The Velvet Revolution was a non-violent transition of power in what was then Czechoslovakia, from November 17 to December 29, 1989.
In large part, popular demonstrations against the single-party government of the Communist Party of Czechoslovakia, were dominated by students and by older, established dissidents.
On Friday, November 17, 1989, riot police suppressed a student demonstration in Prague that was part of International Students' Day activities. That event sparked a series of popular demonstrations from November 19 to late December.
By November 20, the number of protesters assembled in Prague had grown from 200,000 the previous day to an estimated 500,000.
On November 24, the entire top leadership of the Communist Party, including General Secretary Milos Jakes, resigned.
A two-hour general strike, involving all citizens of Czechoslovakia, was held on November 27.

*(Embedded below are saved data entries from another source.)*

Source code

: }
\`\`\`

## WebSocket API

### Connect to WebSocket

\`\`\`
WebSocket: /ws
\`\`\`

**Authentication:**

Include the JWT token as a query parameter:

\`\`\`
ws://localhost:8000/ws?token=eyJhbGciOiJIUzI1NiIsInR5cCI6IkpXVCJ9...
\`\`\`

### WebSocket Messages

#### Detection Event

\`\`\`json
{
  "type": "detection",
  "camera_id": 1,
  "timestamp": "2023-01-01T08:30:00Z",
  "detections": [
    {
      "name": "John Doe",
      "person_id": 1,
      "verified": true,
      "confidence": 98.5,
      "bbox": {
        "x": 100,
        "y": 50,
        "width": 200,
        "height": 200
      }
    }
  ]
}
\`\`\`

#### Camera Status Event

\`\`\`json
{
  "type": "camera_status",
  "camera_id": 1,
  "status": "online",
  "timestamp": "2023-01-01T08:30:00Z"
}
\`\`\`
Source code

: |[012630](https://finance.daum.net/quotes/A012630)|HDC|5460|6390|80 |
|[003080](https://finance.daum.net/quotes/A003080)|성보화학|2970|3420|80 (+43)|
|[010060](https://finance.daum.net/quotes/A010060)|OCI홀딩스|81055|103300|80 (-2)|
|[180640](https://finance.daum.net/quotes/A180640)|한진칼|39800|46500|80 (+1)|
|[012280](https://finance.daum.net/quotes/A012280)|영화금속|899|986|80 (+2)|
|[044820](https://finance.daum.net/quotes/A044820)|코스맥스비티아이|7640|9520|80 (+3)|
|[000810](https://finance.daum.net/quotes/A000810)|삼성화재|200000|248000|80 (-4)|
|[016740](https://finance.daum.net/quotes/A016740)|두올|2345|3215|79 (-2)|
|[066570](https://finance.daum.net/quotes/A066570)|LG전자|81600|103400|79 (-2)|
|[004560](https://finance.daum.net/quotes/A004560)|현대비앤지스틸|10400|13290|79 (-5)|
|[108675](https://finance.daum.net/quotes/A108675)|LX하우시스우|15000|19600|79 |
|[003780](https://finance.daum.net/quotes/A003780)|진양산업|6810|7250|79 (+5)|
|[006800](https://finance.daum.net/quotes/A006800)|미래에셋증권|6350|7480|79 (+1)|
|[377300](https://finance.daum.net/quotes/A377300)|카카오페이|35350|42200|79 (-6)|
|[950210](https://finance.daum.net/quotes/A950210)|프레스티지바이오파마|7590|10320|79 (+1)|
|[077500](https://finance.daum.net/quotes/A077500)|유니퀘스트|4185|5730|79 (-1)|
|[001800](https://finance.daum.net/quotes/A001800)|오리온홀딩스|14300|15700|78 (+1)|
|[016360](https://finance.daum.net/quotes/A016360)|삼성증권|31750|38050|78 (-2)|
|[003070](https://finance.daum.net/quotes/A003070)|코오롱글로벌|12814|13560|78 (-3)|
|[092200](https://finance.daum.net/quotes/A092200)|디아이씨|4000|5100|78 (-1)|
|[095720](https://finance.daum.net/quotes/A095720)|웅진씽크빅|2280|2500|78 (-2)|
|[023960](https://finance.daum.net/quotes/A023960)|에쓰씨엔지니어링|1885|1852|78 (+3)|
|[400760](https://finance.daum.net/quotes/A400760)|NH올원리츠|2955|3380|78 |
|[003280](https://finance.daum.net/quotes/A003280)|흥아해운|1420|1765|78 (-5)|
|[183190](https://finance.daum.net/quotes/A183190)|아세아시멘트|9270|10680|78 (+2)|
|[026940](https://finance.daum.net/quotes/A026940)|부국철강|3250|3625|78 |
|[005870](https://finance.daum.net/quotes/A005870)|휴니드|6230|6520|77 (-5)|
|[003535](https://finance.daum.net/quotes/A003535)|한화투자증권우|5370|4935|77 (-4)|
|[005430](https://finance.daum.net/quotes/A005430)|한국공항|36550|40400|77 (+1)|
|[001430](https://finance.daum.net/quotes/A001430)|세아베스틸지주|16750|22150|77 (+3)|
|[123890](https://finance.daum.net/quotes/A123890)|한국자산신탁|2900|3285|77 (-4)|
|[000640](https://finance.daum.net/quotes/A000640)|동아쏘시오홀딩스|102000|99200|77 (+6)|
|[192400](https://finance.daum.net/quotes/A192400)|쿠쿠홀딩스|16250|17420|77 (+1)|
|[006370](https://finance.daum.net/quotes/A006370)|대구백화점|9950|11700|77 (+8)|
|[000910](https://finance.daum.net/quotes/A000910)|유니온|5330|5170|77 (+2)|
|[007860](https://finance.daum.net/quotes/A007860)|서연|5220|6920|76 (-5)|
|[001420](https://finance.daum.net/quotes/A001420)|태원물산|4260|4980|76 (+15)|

With the collapse of other Warsaw Pact governments and increasing street protests, the Communist Party of Czechoslovakia announced on November 28 that it would relinquish power and dismantle the single-party state.

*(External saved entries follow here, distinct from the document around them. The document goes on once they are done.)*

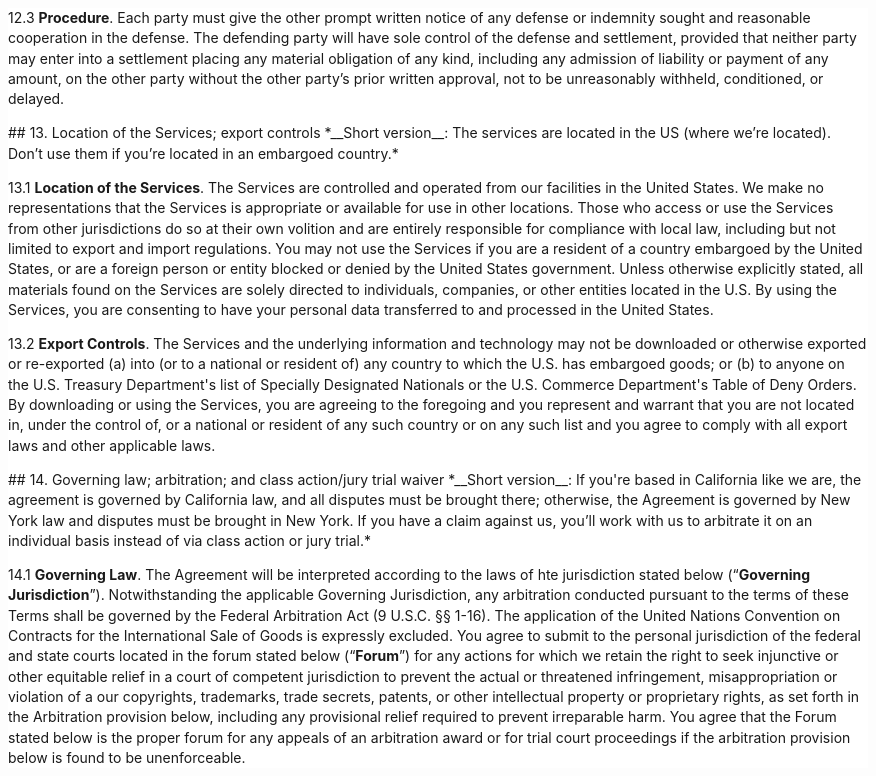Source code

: 12.3 **Procedure**. Each party must give the other prompt written notice of any defense or indemnity sought and reasonable cooperation in the defense. The defending party will have sole control of the defense and settlement, provided that neither party may enter into a settlement placing any material obligation of any kind, including any admission of liability or payment of any amount, on the other party without the other party’s prior written approval, not to be unreasonably withheld, conditioned, or delayed.

<span className="tw-text-blurple-400">
  ## 13. Location of the Services; export controls
</span>

<span className="tw-text-gray-400">
  *__Short version__: The services are located in the US (where we’re located). Don’t use them if you’re located in an embargoed country.*
</span>

13.1 **Location of the Services**. The Services are controlled and operated from our facilities in the United States. We make no representations that the Services is appropriate or available for use in other locations. Those who access or use the Services from other jurisdictions do so at their own volition and are entirely responsible for compliance with local law, including but not limited to export and import regulations. You may not use the Services if you are a resident of a country embargoed by the United States, or are a foreign person or entity blocked or denied by the United States government. Unless otherwise explicitly stated, all materials found on the Services are solely directed to individuals, companies, or other entities located in the U.S. By using the Services, you are consenting to have your personal data transferred to and processed in the United States.

13.2 **Export Controls**. The Services and the underlying information and technology may not be downloaded or otherwise exported or re-exported (a) into (or to a national or resident of) any country to which the U.S. has embargoed goods; or (b) to anyone on the U.S. Treasury Department's list of Specially Designated Nationals or the U.S. Commerce Department's Table of Deny Orders. By downloading or using the Services, you are agreeing to the foregoing and you represent and warrant that you are not located in, under the control of, or a national or resident of any such country or on any such list and you agree to comply with all export laws and other applicable laws.

<span className="tw-text-blurple-400">
  ## 14. Governing law; arbitration; and class action/jury trial waiver
</span>

<span className="tw-text-gray-400">
  *__Short version__: If you're based in California like we are, the agreement is governed by California law, and all disputes must be brought there; otherwise, the Agreement is governed by New York law and disputes must be brought in New York. If you have a claim against us, you’ll work with us to arbitrate it on an individual basis instead of via class action or jury trial.*
</span>

14.1 **Governing Law**. The Agreement will be interpreted according to the laws of hte jurisdiction stated below (“**Governing Jurisdiction**”). Notwithstanding the applicable Governing Jurisdiction, any arbitration conducted pursuant to the terms of these Terms shall be governed by the Federal Arbitration Act (9 U.S.C. §§ 1-16). The application of the United Nations Convention on Contracts for the International Sale of Goods is expressly excluded. You agree to submit to the personal jurisdiction of the federal and state courts located in the forum stated below (“**Forum**”) for any actions for which we retain the right to seek injunctive or other equitable relief in a court of competent jurisdiction to prevent the actual or threatened infringement, misappropriation or violation of a our copyrights, trademarks, trade secrets, patents, or other intellectual property or proprietary rights, as set forth in the Arbitration provision below, including any provisional relief required to prevent irreparable harm. You agree that the Forum stated below is the proper forum for any appeals of an arbitration award or for trial court proceedings if the arbitration provision below is found to be unenforceable.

Two days later, the legislature formally deleted the sections of the Constitution giving the Communists a monopoly of power.
Barbed wire and other obstructions were removed from the border with West Germany and Austria in early December.
On December 10, President Gustav Husak appointed the first largely non-communist government in Czechoslovakia since 1948, and resigned.
Alexander Dubcek was elected speaker of the federal parliament on December 28 and Vaclav Havel the President of Czechoslovakia on December 29, 1989.
In June 1990, Czechoslovakia held its first democratic elections since 1946.